(Spatial change descriptions)
● ● ● ● ● ● ●

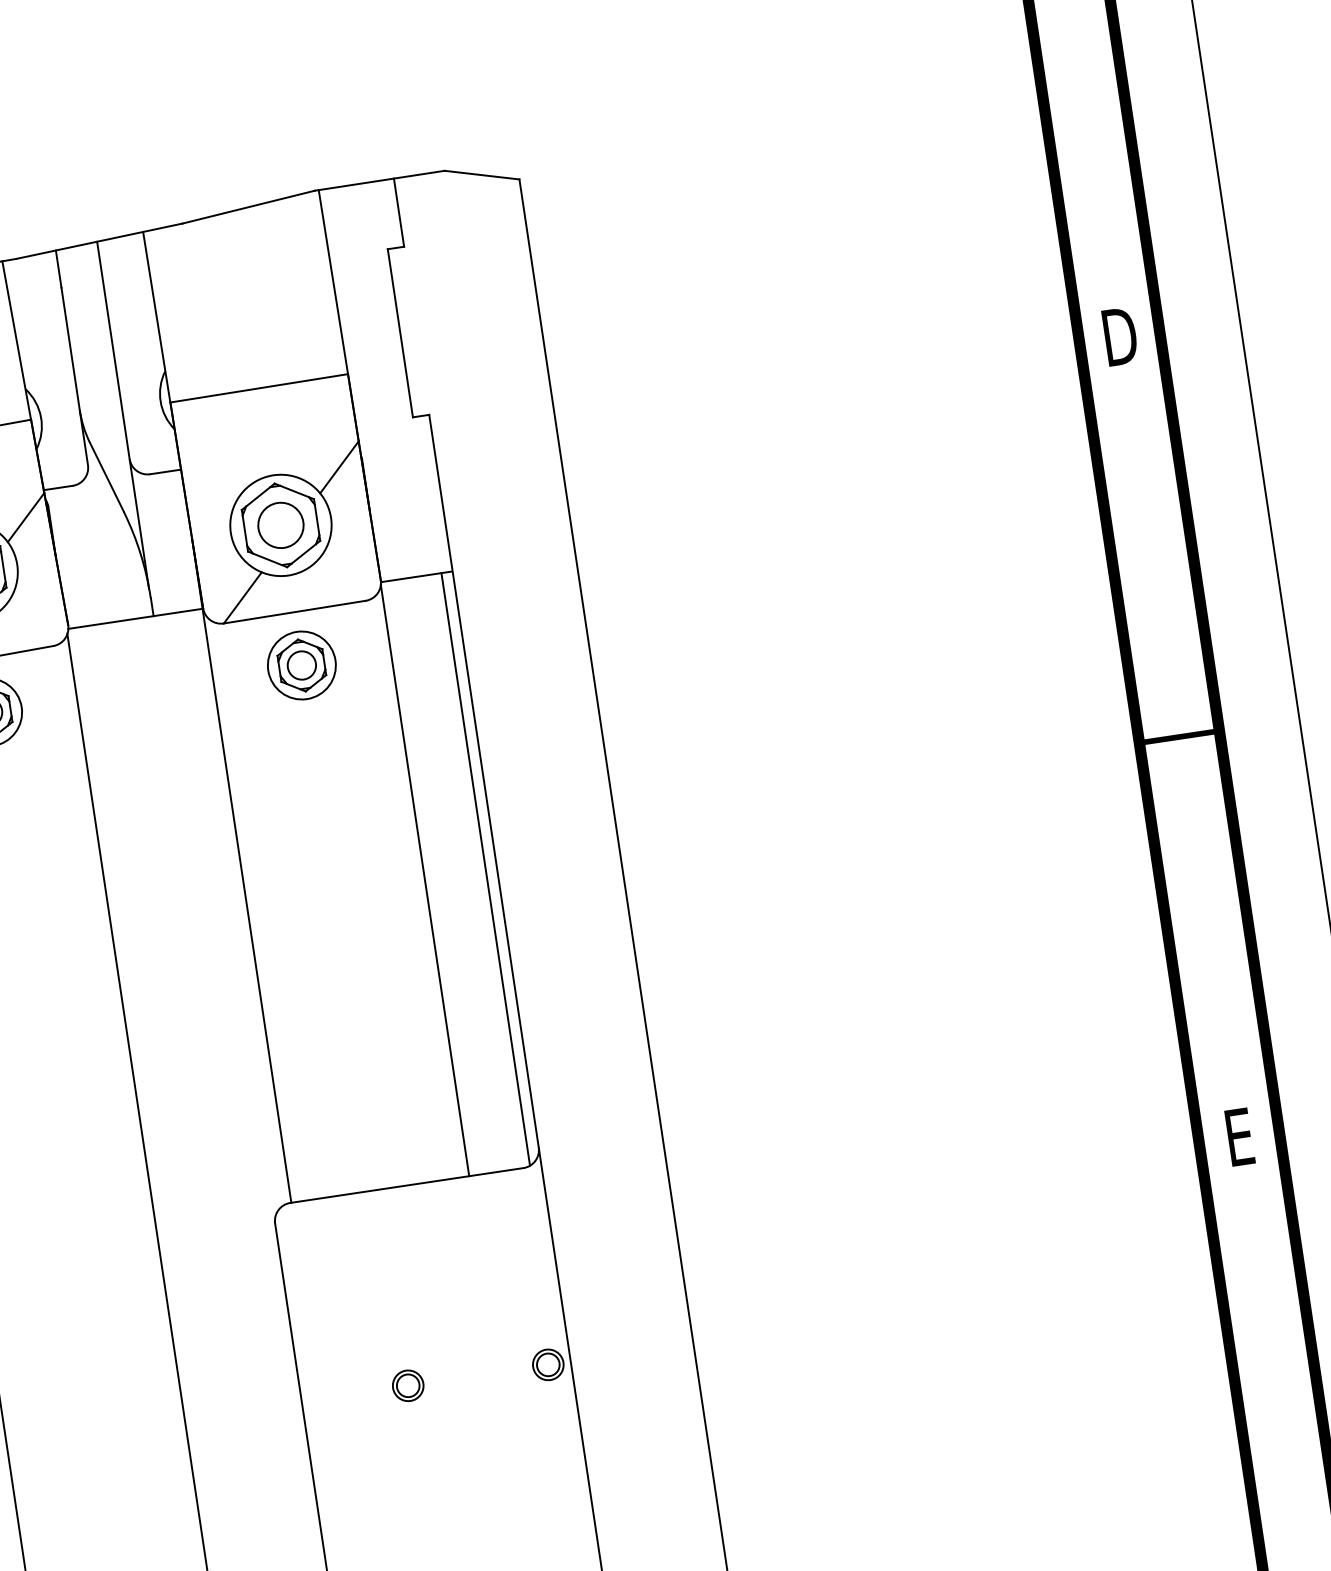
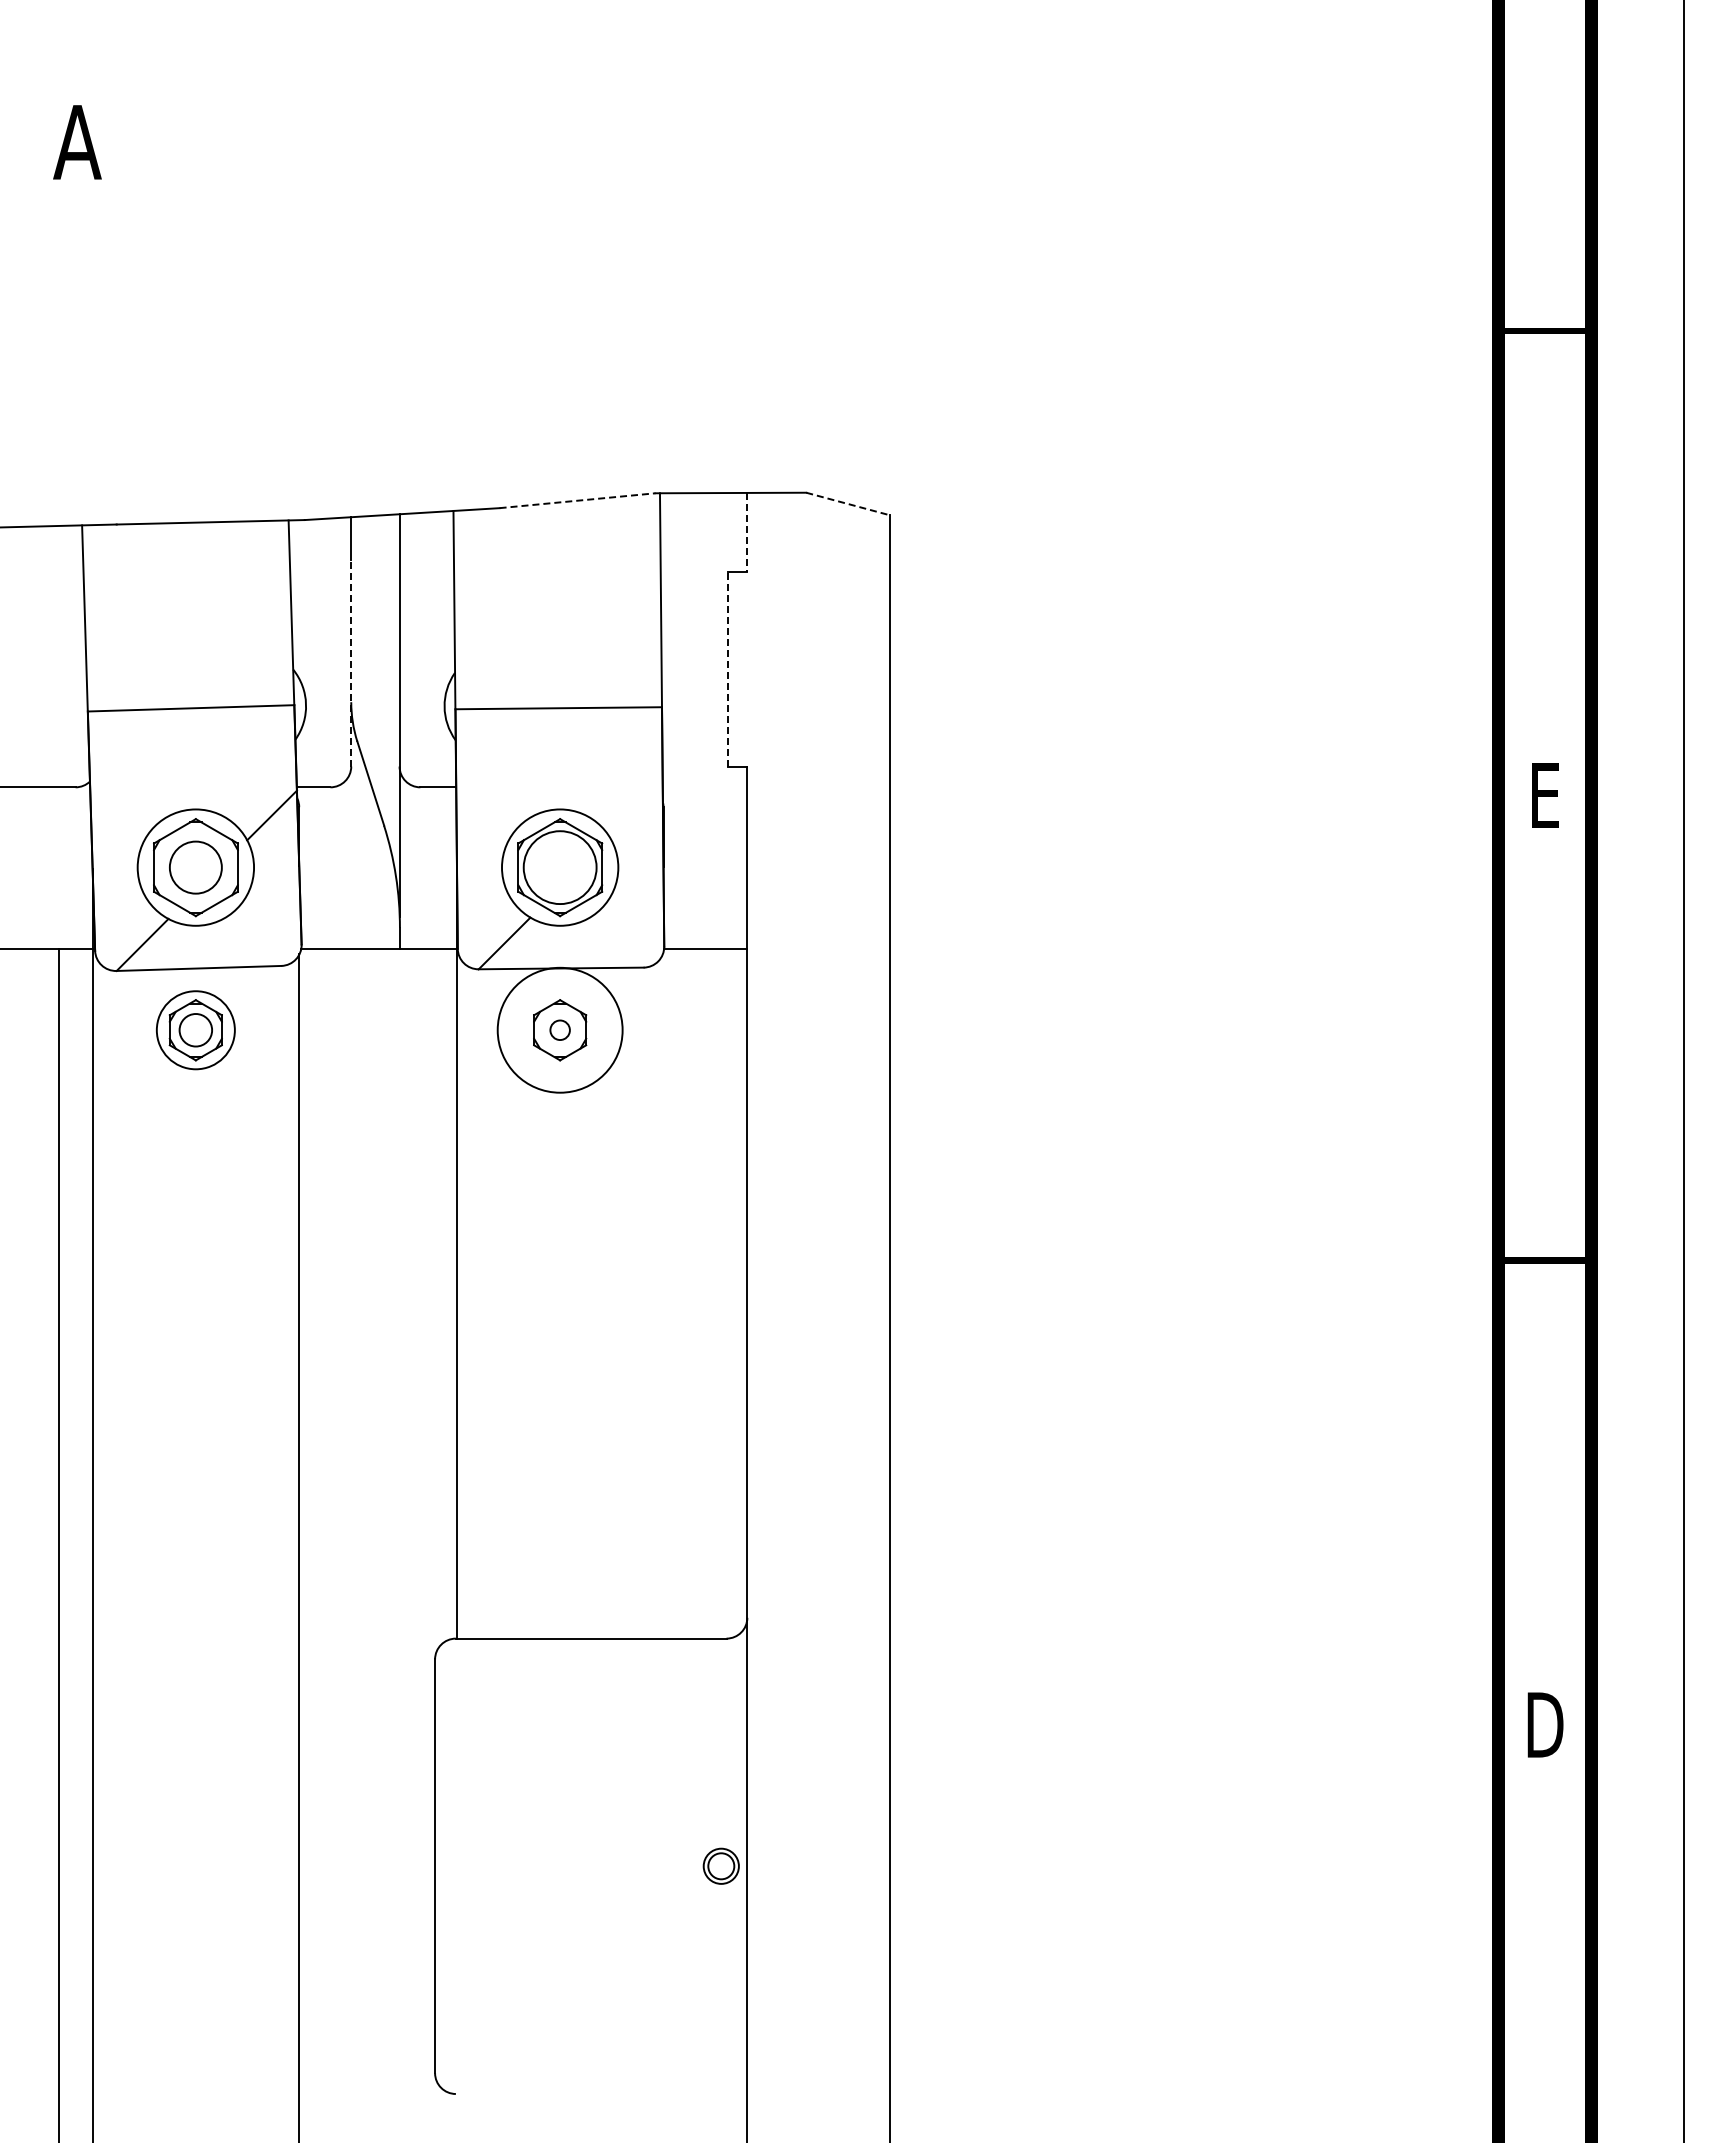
line: (482, 175) -> (848, 504), solid -> dashed
line: (249, 206) -> (578, 500), solid -> dashed
line: (399, 212) -> (747, 532), solid -> dashed
line: (400, 333) -> (728, 669), solid -> dashed
text: (1120, 336) -> (1545, 795), D -> E
line: (74, 375) -> (351, 662), solid -> dashed
line: (339, 467) -> (636, 811), removed
circle: (281, 525) -> (560, 867), size x1.4
circle: (301, 665) -> (559, 1030), size x0.6
circle: (302, 665) -> (560, 1030), size x1.6
line: (485, 869) -> (734, 1293), removed
line: (424, 879) -> (663, 1294), removed
text: (1239, 1136) -> (1545, 1724), E -> D
part: (407, 1385) -> (558, 1865), removed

● ● ● ● ● ● ●

- What you are asked to do
Determine the count of lines in the data above with the string "dashed" in them, and give that count alone.

- Solution to this problem
5